Секретарь велел прийти через месяц, потом через неделю, потом опять через неделю. Наконец он ткнул бумагой чуть ли не в самый нос Бурмина и закричал:
– Ну, чего вы лезете? Чего? Чего? Чего? Это дело не ваше, а городского самоуправления!
Илья Самойлович поник головой. «Самоуправления, – скорбно шептали его губы… – Да, вот оно, штука-то, само-упра-вления!»
Потом секретарь вдруг спросил строгим тоном, где служит Илья Самойлович. Бурмин испугался и стал просить извинения. Секретарь извинил, и Бурмин, скомкав бумагу, поспешно выбежал из Думы.
Но неудача не убила его деятельности пропагандиста. Только теперь в его уме к образу Сашеньки, продолжавшей хиреть без солнца и воздуха, присоединились бледные личики многих сотен других детей, задыхавшихся, подобно его дочери, в подвалах и на чердаках. Поэтому он настойчиво являлся со своим проектом и в полицию, и в военное ведомство, и к мировым судьям, и к частным благотворителям. Конечно, отовсюду его прогоняли.
Один из его сослуживцев, копиист Цытронов, считался очень светским человеком, потому что посещал трактир «Юг» и читал единственную городскую газету – «Непогрешимый». Он как-то, не то шутя, не то серьезно, сказал Илье Самойловичу:
– Вот если бы про этот пустырь продернуть в фельетоне, тогда было бы дело другого рода… Вы не читали никогда фельетонов «Скорпиона»?.. Какое перо! Так прямо и катает: у Николай Николаича, мол, гордая походка и левое плечо выше правого. Ядовитый господин!
Скрепя сердце переступил Илья Самойлович порог редакции (в Думу он шел гораздо смелее). В большой комнате, пахнущей резиной и типографской краской, сидело за столом пять косматых мужчин. Все они выстригали из огромных куч газет какие-то четырехугольные кусочки и зачем-то наклеивали их на бумагу.
Как ни добивался Илья Самойлович, чтобы ему показали «Скорпиона», он не успел в этом.
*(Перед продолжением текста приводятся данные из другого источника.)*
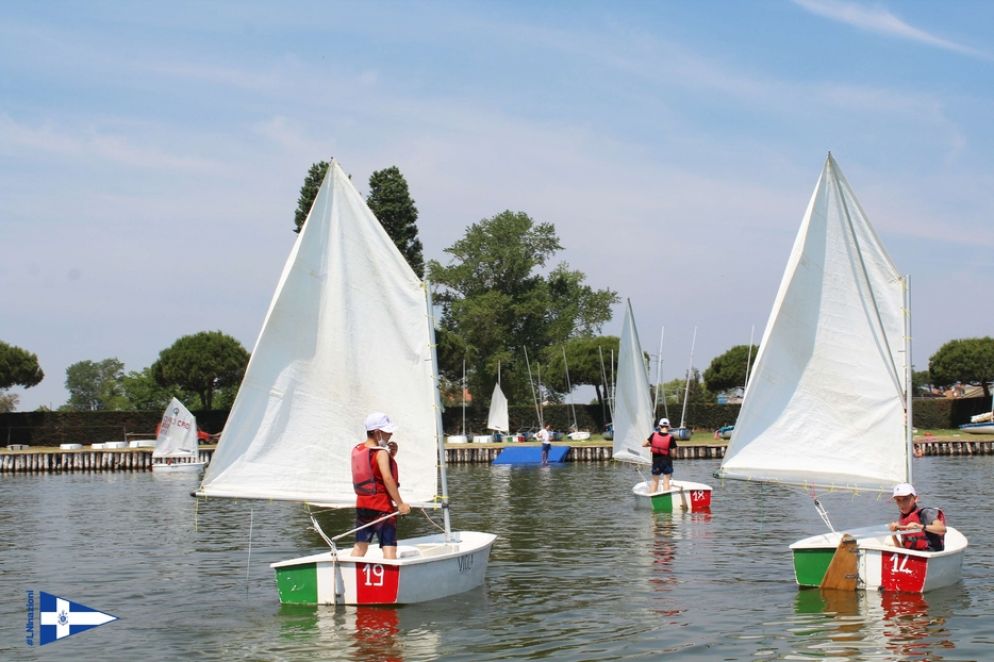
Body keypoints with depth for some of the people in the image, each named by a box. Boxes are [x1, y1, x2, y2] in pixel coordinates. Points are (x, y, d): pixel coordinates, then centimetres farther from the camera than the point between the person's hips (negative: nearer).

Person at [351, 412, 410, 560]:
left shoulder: (357, 450, 10)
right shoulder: (381, 453, -14)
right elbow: (387, 478, -23)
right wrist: (400, 504, -21)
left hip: (362, 504, 7)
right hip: (381, 506, -7)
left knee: (360, 545, 15)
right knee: (389, 546, -6)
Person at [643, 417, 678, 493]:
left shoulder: (654, 435, -5)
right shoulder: (670, 438, -11)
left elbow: (644, 445, 1)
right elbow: (672, 453, -9)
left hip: (656, 461, 2)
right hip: (667, 461, -2)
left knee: (654, 481, 15)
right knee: (666, 481, 4)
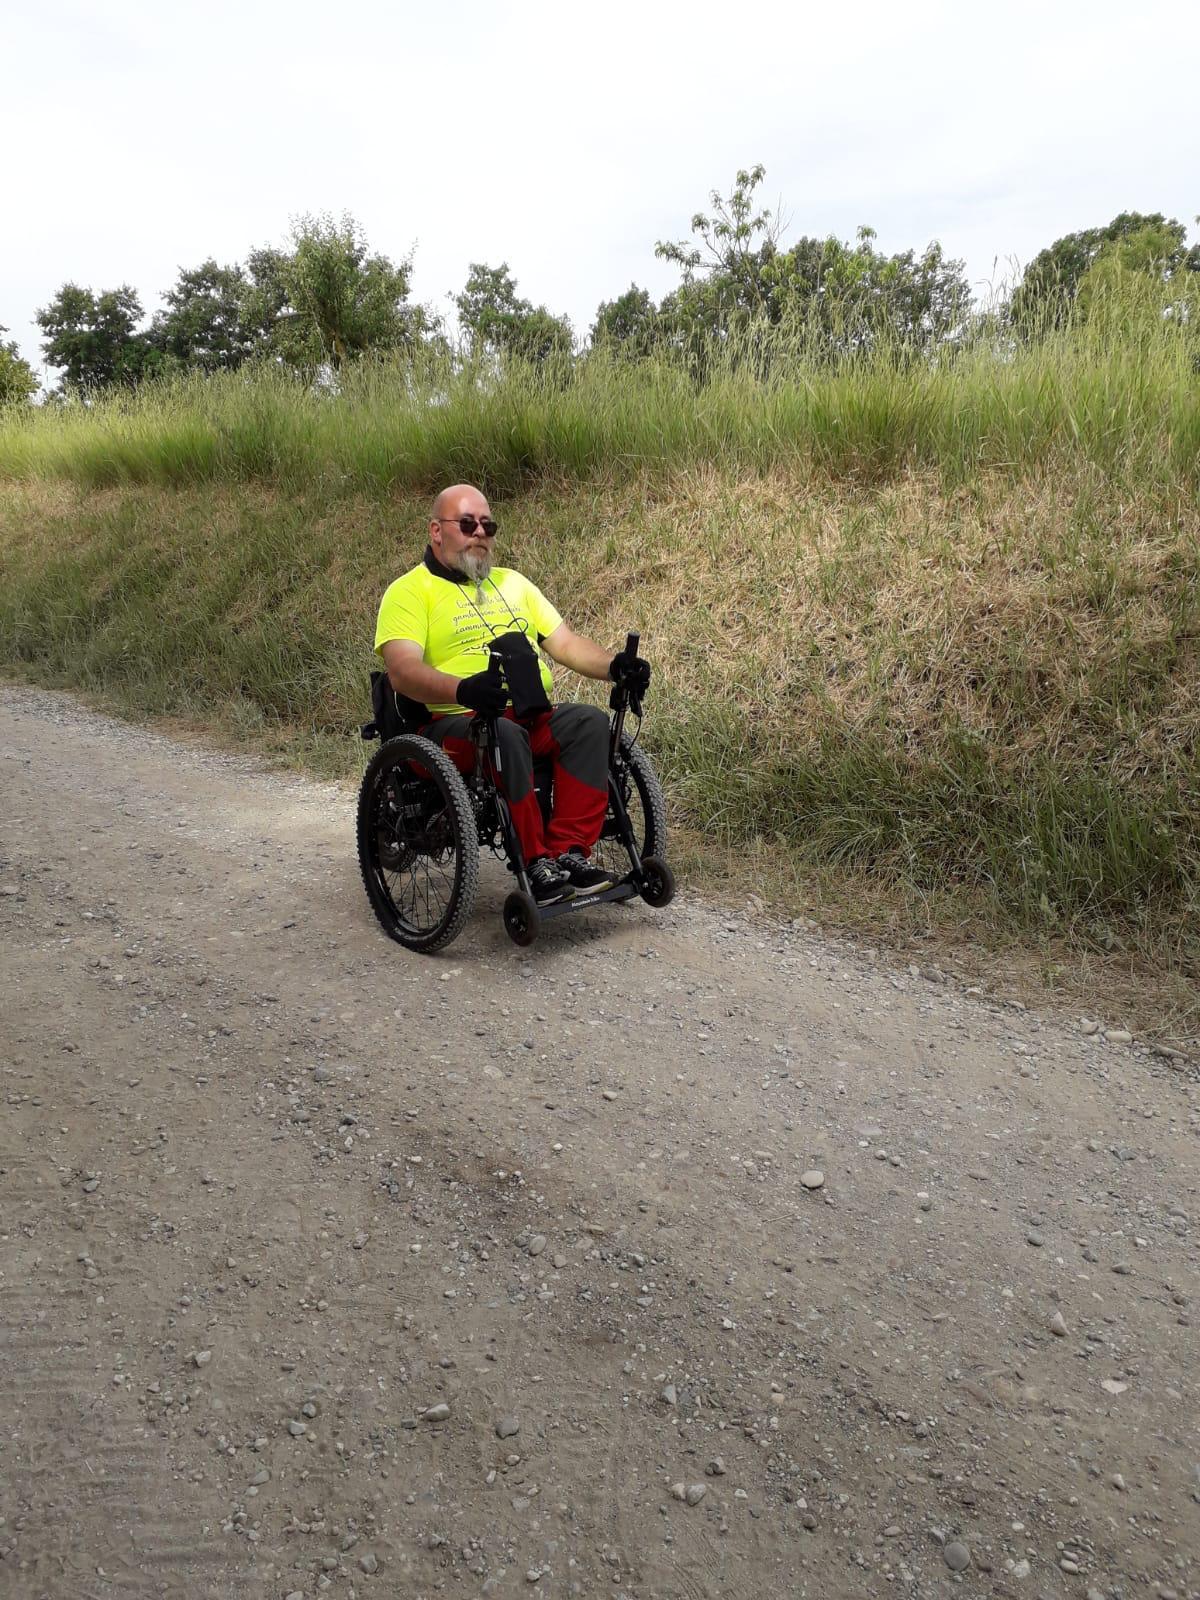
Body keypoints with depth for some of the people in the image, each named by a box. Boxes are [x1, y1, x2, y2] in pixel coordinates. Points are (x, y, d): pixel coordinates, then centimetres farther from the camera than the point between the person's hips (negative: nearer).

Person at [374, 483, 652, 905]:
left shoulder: (512, 582, 25)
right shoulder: (408, 592, 4)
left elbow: (565, 643, 18)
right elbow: (402, 670, -13)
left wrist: (614, 665, -3)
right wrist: (463, 689, -34)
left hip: (535, 717, 5)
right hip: (455, 722, -5)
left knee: (589, 721, -24)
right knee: (506, 734, -37)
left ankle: (568, 852, -26)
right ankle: (535, 864, -29)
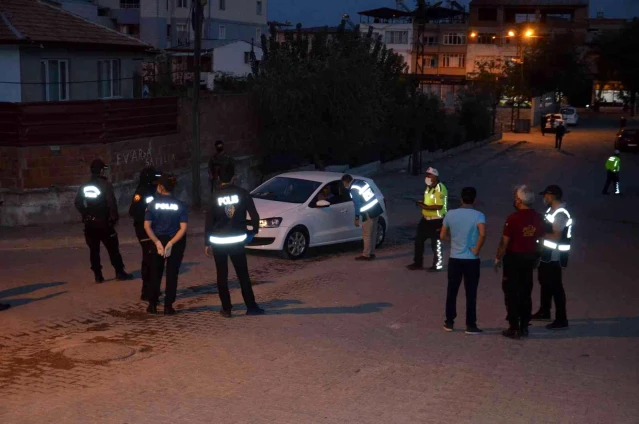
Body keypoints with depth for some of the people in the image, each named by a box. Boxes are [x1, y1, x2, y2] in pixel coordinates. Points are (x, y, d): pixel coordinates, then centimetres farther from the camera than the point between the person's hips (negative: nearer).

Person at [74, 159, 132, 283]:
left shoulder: (84, 186, 5)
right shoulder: (105, 185, -12)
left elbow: (78, 203, 7)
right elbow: (112, 203, -17)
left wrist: (86, 214, 14)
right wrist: (114, 217, -7)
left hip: (90, 222, 5)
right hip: (103, 222, -5)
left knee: (94, 249, 9)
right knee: (113, 248, 3)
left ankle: (98, 275, 10)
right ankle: (119, 272, 5)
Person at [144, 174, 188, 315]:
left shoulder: (153, 204, -5)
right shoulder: (180, 205, -4)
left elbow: (147, 226, -12)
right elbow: (183, 228, -13)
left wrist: (157, 243, -12)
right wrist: (170, 243, -16)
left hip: (158, 241, 0)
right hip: (176, 243, 0)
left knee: (155, 274, 14)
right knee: (172, 275, 7)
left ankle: (152, 305, 17)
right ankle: (168, 306, 6)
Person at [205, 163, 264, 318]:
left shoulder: (215, 196, -4)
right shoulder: (242, 193, -3)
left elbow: (209, 221, -4)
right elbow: (254, 214, -5)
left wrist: (207, 243, 3)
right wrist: (255, 229, 14)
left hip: (218, 242, 0)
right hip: (236, 240, 0)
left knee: (222, 276, 8)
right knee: (243, 275, 9)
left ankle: (226, 309, 8)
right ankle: (251, 307, 9)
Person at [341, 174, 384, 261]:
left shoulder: (353, 189, -15)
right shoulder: (362, 182, 9)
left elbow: (357, 204, -16)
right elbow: (373, 193, 16)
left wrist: (356, 218, -8)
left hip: (369, 213, -9)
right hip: (376, 209, 9)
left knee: (367, 235, 2)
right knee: (372, 233, 16)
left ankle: (366, 255, 9)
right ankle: (371, 253, 25)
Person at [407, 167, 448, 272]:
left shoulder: (440, 189, -20)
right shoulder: (429, 187, 9)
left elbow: (439, 206, -26)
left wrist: (425, 207, -25)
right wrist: (422, 205, 3)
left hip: (437, 220, -9)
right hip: (426, 219, 9)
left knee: (435, 243, 2)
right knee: (419, 240, 13)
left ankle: (437, 265, 16)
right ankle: (418, 263, 25)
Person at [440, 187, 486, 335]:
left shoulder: (450, 214, -1)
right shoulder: (478, 215, -11)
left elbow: (442, 236, 5)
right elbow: (482, 234, -28)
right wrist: (477, 250, -15)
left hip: (454, 258, 3)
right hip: (471, 260, -3)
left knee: (452, 292, 14)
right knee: (471, 294, 5)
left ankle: (449, 323, 20)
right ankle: (470, 326, 9)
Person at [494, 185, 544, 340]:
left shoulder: (513, 218, -18)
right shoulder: (537, 218, 0)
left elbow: (505, 242, -15)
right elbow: (540, 240, 7)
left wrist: (498, 258, -3)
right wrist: (536, 258, 19)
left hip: (514, 257, -6)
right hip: (530, 258, 6)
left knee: (511, 294, 3)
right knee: (526, 293, 14)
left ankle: (514, 329, 5)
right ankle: (524, 327, 20)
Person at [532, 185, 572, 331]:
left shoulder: (560, 214, -22)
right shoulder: (552, 210, 9)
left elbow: (556, 236, -25)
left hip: (554, 257, -11)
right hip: (546, 254, 11)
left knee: (555, 286, -6)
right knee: (545, 282, 21)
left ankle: (561, 320, 0)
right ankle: (544, 312, 37)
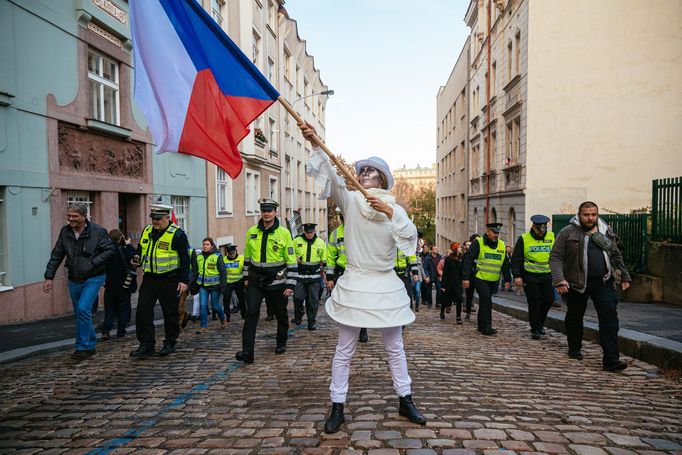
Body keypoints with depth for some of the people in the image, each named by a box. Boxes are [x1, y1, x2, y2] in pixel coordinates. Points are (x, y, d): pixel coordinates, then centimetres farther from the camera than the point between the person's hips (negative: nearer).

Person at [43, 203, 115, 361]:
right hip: (74, 280, 6)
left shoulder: (98, 231, -12)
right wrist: (49, 277, 3)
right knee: (80, 313, 12)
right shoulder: (65, 232, 2)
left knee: (83, 309, -17)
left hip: (93, 278, -5)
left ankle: (83, 347, -4)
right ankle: (91, 346, 27)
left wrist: (93, 263, -17)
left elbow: (110, 249, -9)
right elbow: (56, 255, 7)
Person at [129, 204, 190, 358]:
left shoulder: (177, 234, -10)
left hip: (169, 281, -5)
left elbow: (185, 259, -10)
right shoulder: (146, 231, 9)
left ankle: (170, 343, 21)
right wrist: (137, 258, -1)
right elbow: (140, 249, 23)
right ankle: (146, 345, 7)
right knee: (143, 310, -1)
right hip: (149, 279, 6)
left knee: (170, 313, 6)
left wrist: (184, 280, -14)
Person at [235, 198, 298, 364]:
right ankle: (247, 352, -8)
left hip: (276, 281, -2)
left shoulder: (284, 233, -8)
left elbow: (292, 261, -6)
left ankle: (281, 343, 36)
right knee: (251, 313, -11)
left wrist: (290, 285, -9)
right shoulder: (251, 232, 4)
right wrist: (246, 277, 16)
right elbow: (247, 256, 16)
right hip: (255, 281, 2)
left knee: (281, 314, 14)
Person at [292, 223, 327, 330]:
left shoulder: (321, 242, 5)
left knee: (313, 300, 2)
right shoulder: (296, 241, 1)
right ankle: (298, 317, 22)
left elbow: (324, 261, 12)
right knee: (298, 298, -3)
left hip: (314, 277, 1)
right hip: (299, 275, 0)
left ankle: (312, 321, 14)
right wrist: (295, 259, -10)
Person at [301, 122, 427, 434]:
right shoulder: (350, 201, -1)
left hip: (386, 285, 2)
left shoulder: (393, 207, 4)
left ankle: (405, 402, 29)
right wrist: (315, 143, -31)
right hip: (354, 283, -2)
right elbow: (330, 175, -17)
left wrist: (390, 211, -24)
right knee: (344, 350, 5)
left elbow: (410, 236, -11)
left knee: (395, 348, 13)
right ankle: (337, 408, 17)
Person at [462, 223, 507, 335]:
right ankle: (486, 326, -10)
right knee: (486, 300, -16)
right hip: (479, 278, -6)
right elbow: (468, 260, -11)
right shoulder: (478, 243, -8)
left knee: (484, 301, 14)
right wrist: (465, 278, -17)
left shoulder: (502, 245, 9)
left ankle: (481, 325, 24)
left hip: (493, 280, 6)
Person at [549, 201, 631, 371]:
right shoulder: (567, 233, -4)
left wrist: (624, 276, 19)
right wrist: (559, 280, -17)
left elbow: (616, 256, 21)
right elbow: (555, 257, -7)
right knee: (575, 316, 12)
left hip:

– Скажите сначала, зачем вам его надо, – говорили ему косматые мужчины, – разве вы не знаете, что псевдоним сотрудника есть редакционная тайна?
Однако, когда Илья Самойлович рассказал им свой заветный проект, косматые мужчины сделались откровенны и обещали Бурмину свое покровительство.
А Сашенька уже не вставала с кровати и лежала в ней бледная, вытянувшаяся, с носиком, заострившимся, как у мертвеца.
– Хочу в садик, папочка, в садик, скучно мне папа, – твердила она тоскливым голосом.
Может быть, ее больной организм инстинктивно жаждал чистого воздуха, подобно тому как рахитические дети бессознательно едят мел и известь?
Бурмин старался согреть поцелуями ее худенькие, холодные руки и говорил ей неожиданные, трогательные слова, которые становятся такими смешными в чужой передаче.
Весной, когда иссохшие герани потянулись опять к солнцу, Сашенька умерла. Подвальные бабы обмыли ее и обрядили и положили сначала на стол, а потом в гроб. Илья Самойлович точно окаменел. Он не плакал, не произносил ни слова и не отводил глаз от маленького бледного личика.
Только в день похорон, когда убогая процессия проходила мимо пустыря, он немного оживился. На пустыре копошились с лопатами десятка два рабочих.
– Что же это такое? – спросил Илья Самойлович Яковлевну, свою соседку по подвалу, торговавшую на базаре селедками.
– Чи я знаю? – ответила Яковлевна сквозь обильные слезы. – Кажут люды, що якыйсь садок тут поставлять. Дума… чи як ей?..
Тогда Илья Самойлович вдруг прерывисто вздохнул, перекрестился, и громкие облегчающие рыдания неудержимо вырвались из его груди.
– Ну, вот и слава богу, и слава богу, – сказал он, обнимая Яковлевну. – Теперь и у наших деточек свой садик будет. А то разве нам можно на конках ездить, Яковлевна? Ведь это не шутка – сорок четыре копейки туда и обратно.